Is he serious? I'm not great on history of ideas; were there really no good arguments around when Russell wrote this to the effect that the universe specifically must have a cause, or at least must have begun to exist? Or does he not think they're worth stating, let alone refuting? Or is he just ignoring them, assuming an immensely credulous readership?

There's nothing quite like the "who made God?" retort for making my eyes roll. Just read Exodus 3.

Mark K. Sprengel said...

mattghg,

I don't know if there were better arguments in Russell's time, but I do know that the premise, at least now, is that all things which begin to exist have a cause. However, I've also seen atheists who don't get beyond what Russell is saying, which most grade school kids come up with, and think it's a total knock out of the cosomological argument. Some try to say that God is uncaused is an assumption of the cosmological argument, rather than a conclusion.

Anonymous said...

I find the Russellian line absurd, but I don't know of any conclusive refutation. My favourite response to this line of thought comes from G.K. Chesterton.

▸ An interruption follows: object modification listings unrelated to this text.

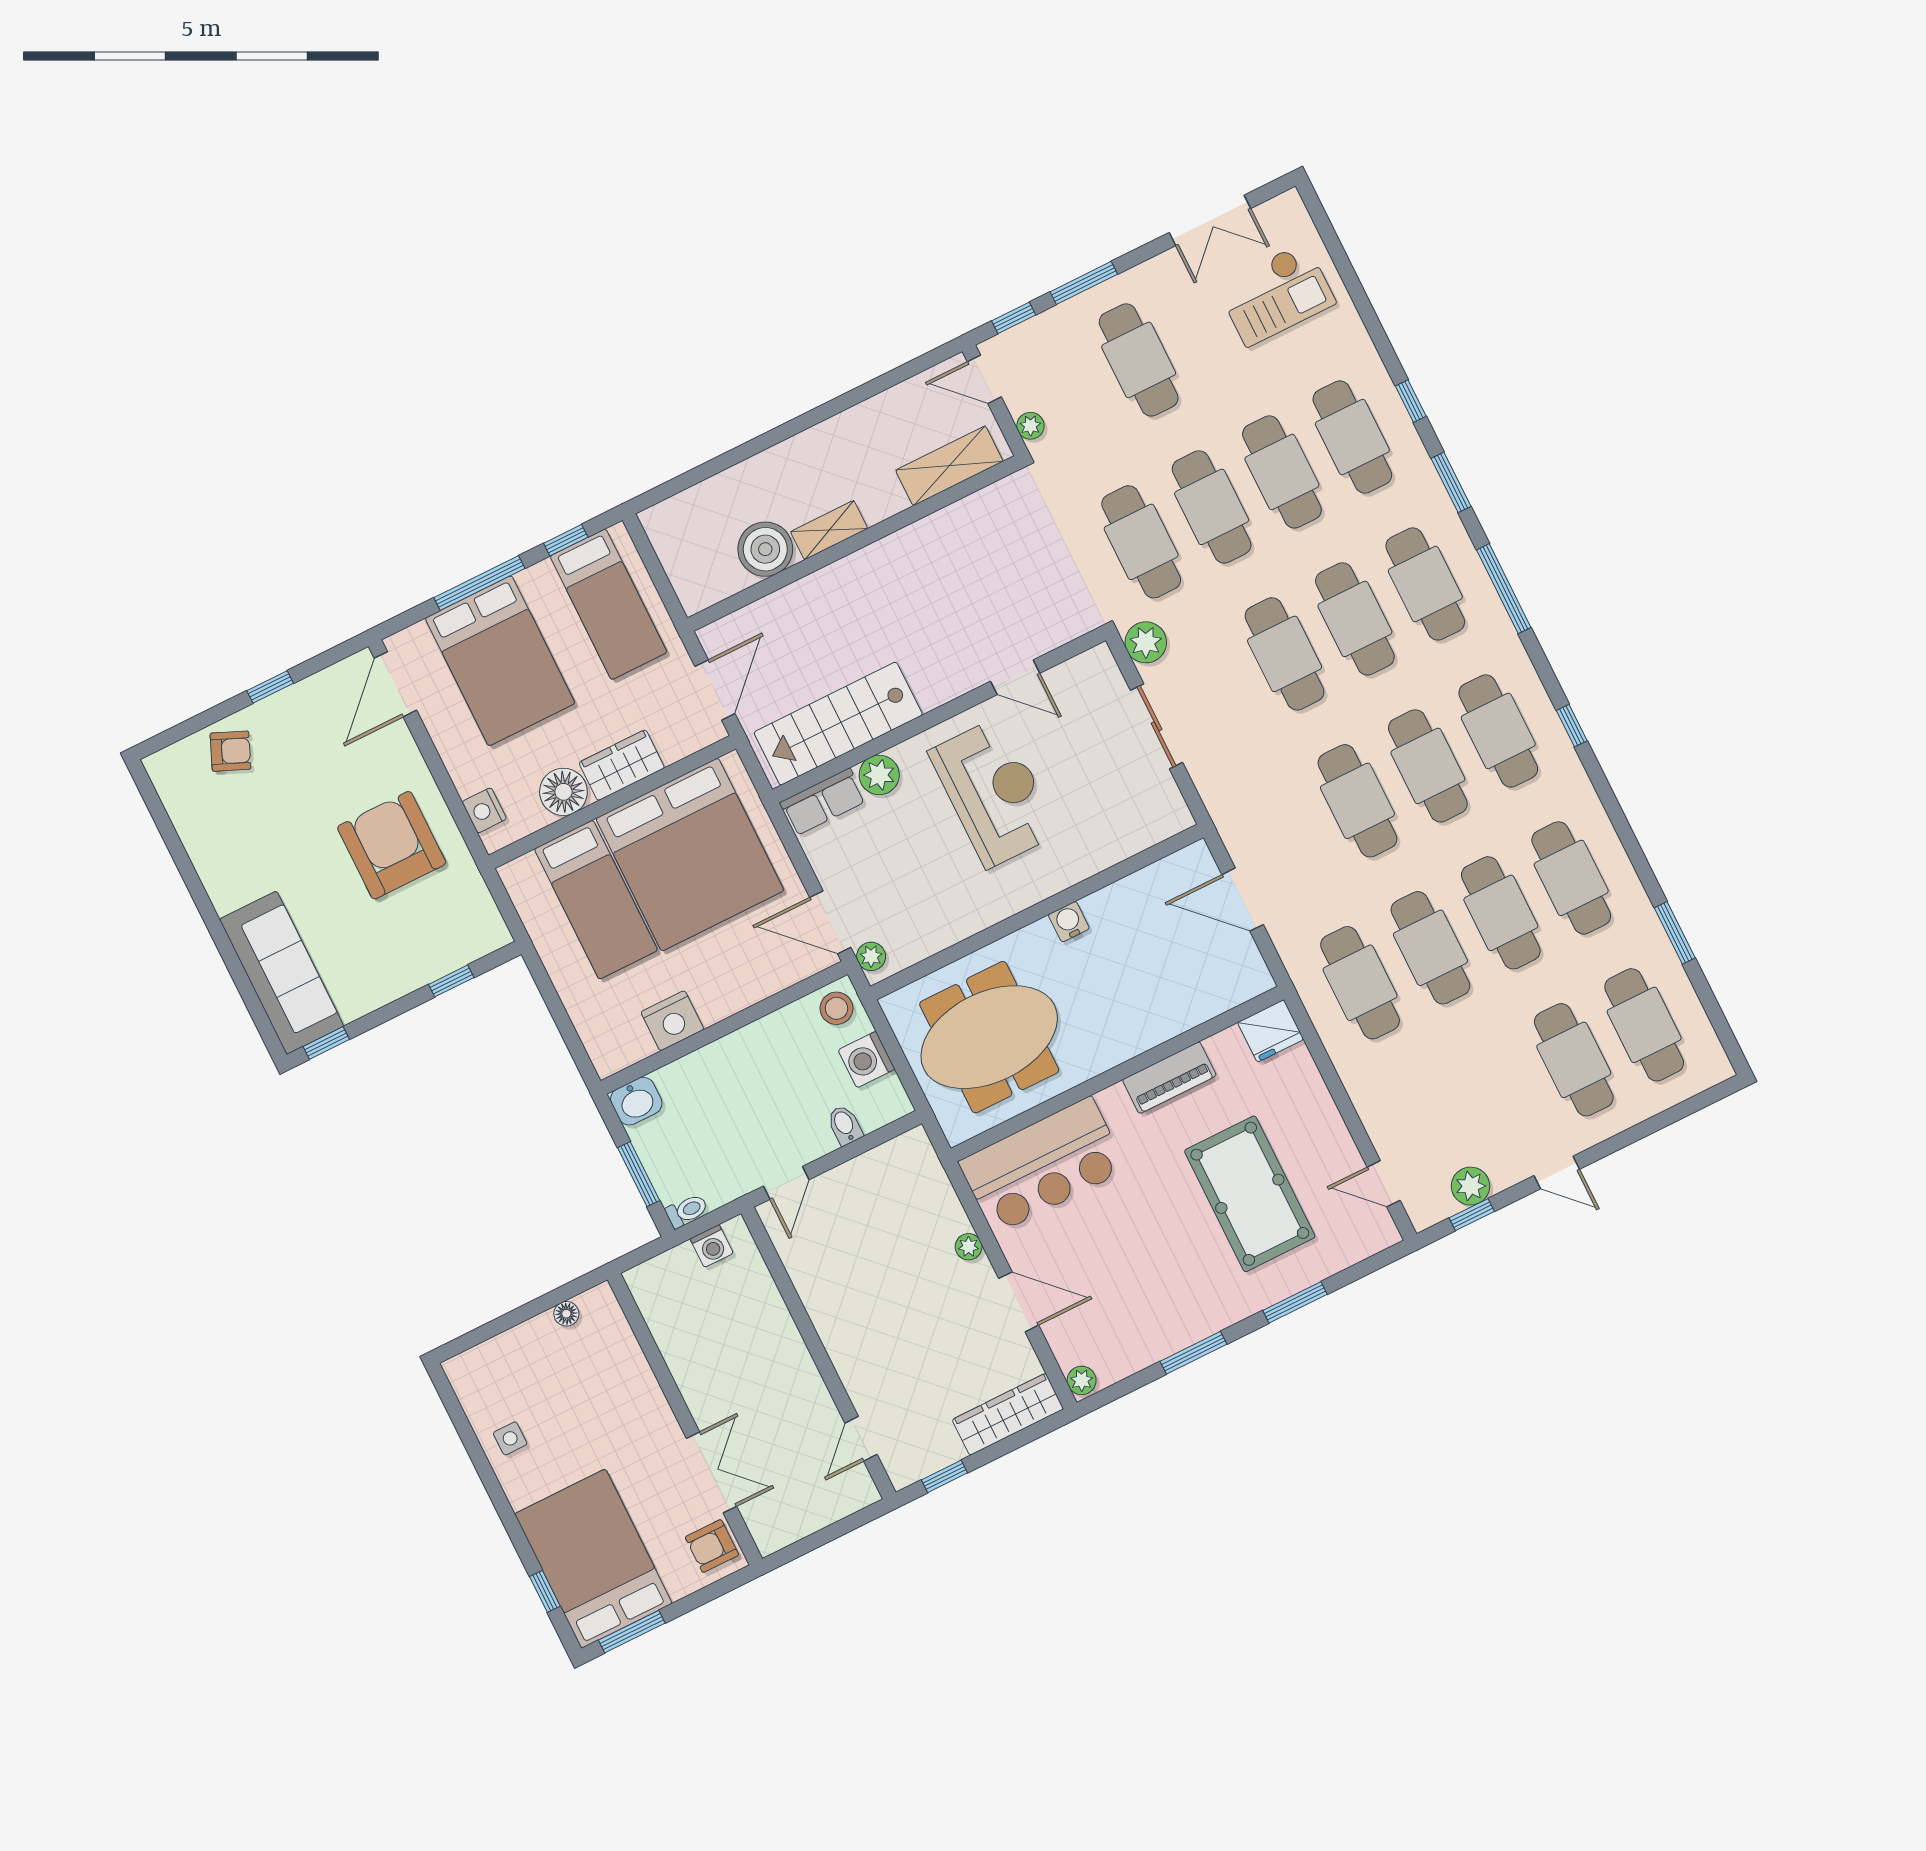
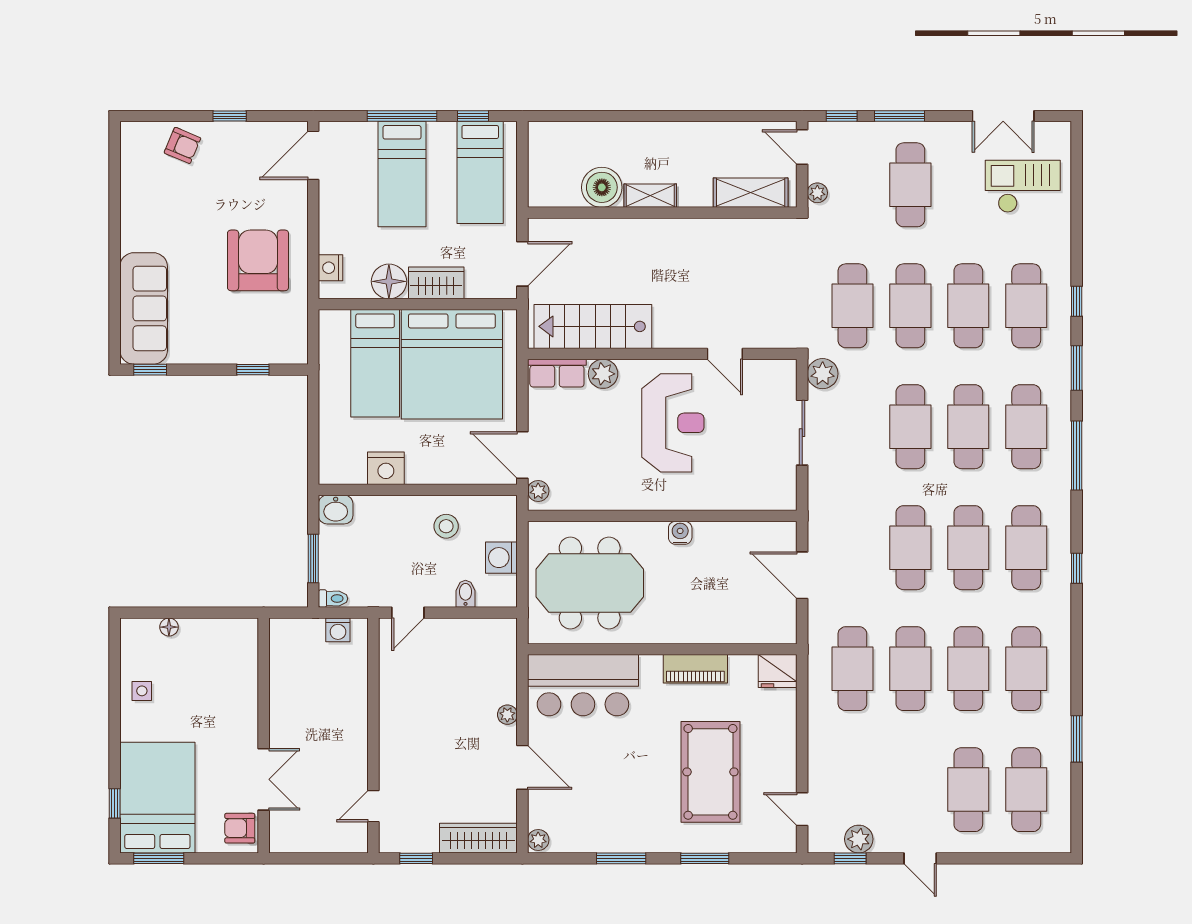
checkout: (1276, 294) -> (1023, 186), turned 180
bed: (500, 661) -> (402, 174), width x0.67
stool: (836, 1008) -> (446, 526), moved
floor lamp: (566, 1314) -> (169, 627), moved

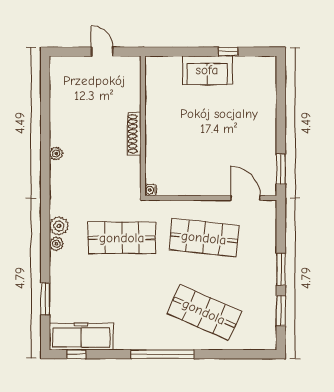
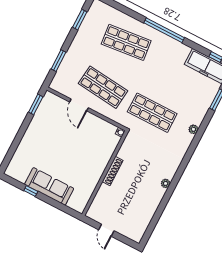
sofa: (207, 70) -> (49, 186), width x1.36
door: (245, 198) -> (79, 105), moved
plant: (59, 226) -> (186, 139), removed
window: (281, 269) -> (58, 61), moved
shop shelf: (204, 312) -> (126, 42), turned -30

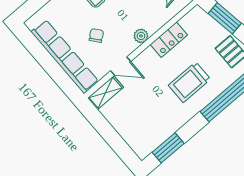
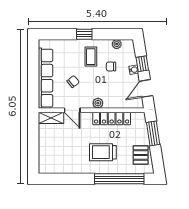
locker: (169, 40) -> (112, 119), width x1.53
window: (168, 148) -> (59, 179), removed

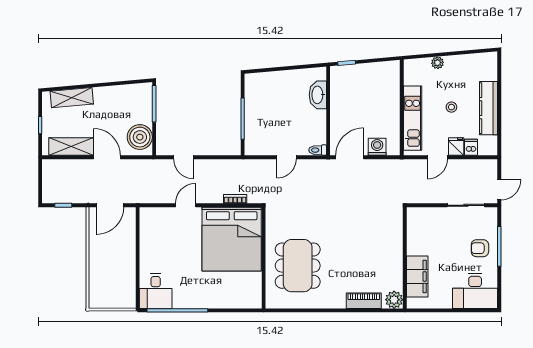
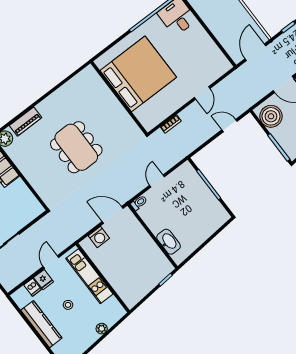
door: (350, 157) -> (113, 215), swing flipped
bed: (232, 239) -> (138, 74), moved, turned 90
dining table: (298, 266) -> (76, 147), moved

"It is absurd for the Evolutionist to complain that it is unthinkable for an admittedly unthinkable God to make everything out of nothing, and then pretend that it is more thinkable that nothing should turn itself into everything." (from St Thomas Aquinas)

Unknown said...

Exactly. Because this

There is no reason why the world could not have come into being without a cause

seems crazy. Are we really to suppose that everything just came to exist, uncaused? I find the infinite past defence less ridiculous, although I still think there are good arguments for the finitude of the past.

ChrisB said...

I know this post is old, but for the sake of posterity:

In Russell's defense, he hadn't heard of the big bang theory. He lived under the belief that science had proved the universe was eternal. We now know that is untrue and are left with God as the uncaused.

Anonymous said...

In Chesterton's defence, he wrote prior to most of Russell, so hadn't heard of the Big Bang theory either.

Steve

Anonymous said...

This does not detract from his case, even is Russell believed in an eternal universe. Not necessarily a universe that has lasted forever, but one that has a big bang, interim, big crunch etc ad infinitum. The universe simply is 'brute fact', as we all know, we should also consider Hume's objections state, is there such a thing as cause and effect? Some matter, such as quarks contravene this.

H.S.Pal said...

“Tegmark's Ensembles
Tegmark has recently proposed what he calls "the ultimate ensemble theory" in which all universes that mathematically exist also physically exist (Tegmark 1997). By "mathematical existence," Tegmark means "freedom from contradiction." So, universes cannot contain square circles, but anything that does not break a rule of logic exists in some universe.”
(From: The Anthropic Coincidences:
A Natural Explanation
Published in The Skeptical Intelligencer, 3(3, July 1999): pp. 2-17.
By Victor J. Stenger)

So here we see that as per Tegmark mathematical existence implies physical existence. From the following equation of special theory of relativity
t1 = t (1-v2/c2)1/2
one can see that if one can move with the speed of light, then he will be immortal. Because when v = c, then for any value of t, value of t1 will always be zero. Even if value of t is an eternity, till then value of t1 will be zero. So in one frame of reference whole of eternity may pass, but in another frame of reference not a single moment will elapse. Whoever will be in this second reference frame, will be immortal. Because even in the whole time span of an eternity he will not be older by a single second. So from this equation we see that immortality has got mathematical existence. But as per Tegmark mathematical existence implies physical existence. Therefore we can conclude that immortality has got physical existence also. This means that there is an immortal being in this universe.
H.S.PAL

Unknown said...

this is just a piece of the essay. this part he is just explaining why he doesn't accept god as a necessary creator. the essay may not be great, but there's nothing in this section worth complaining about if you read the whole thing.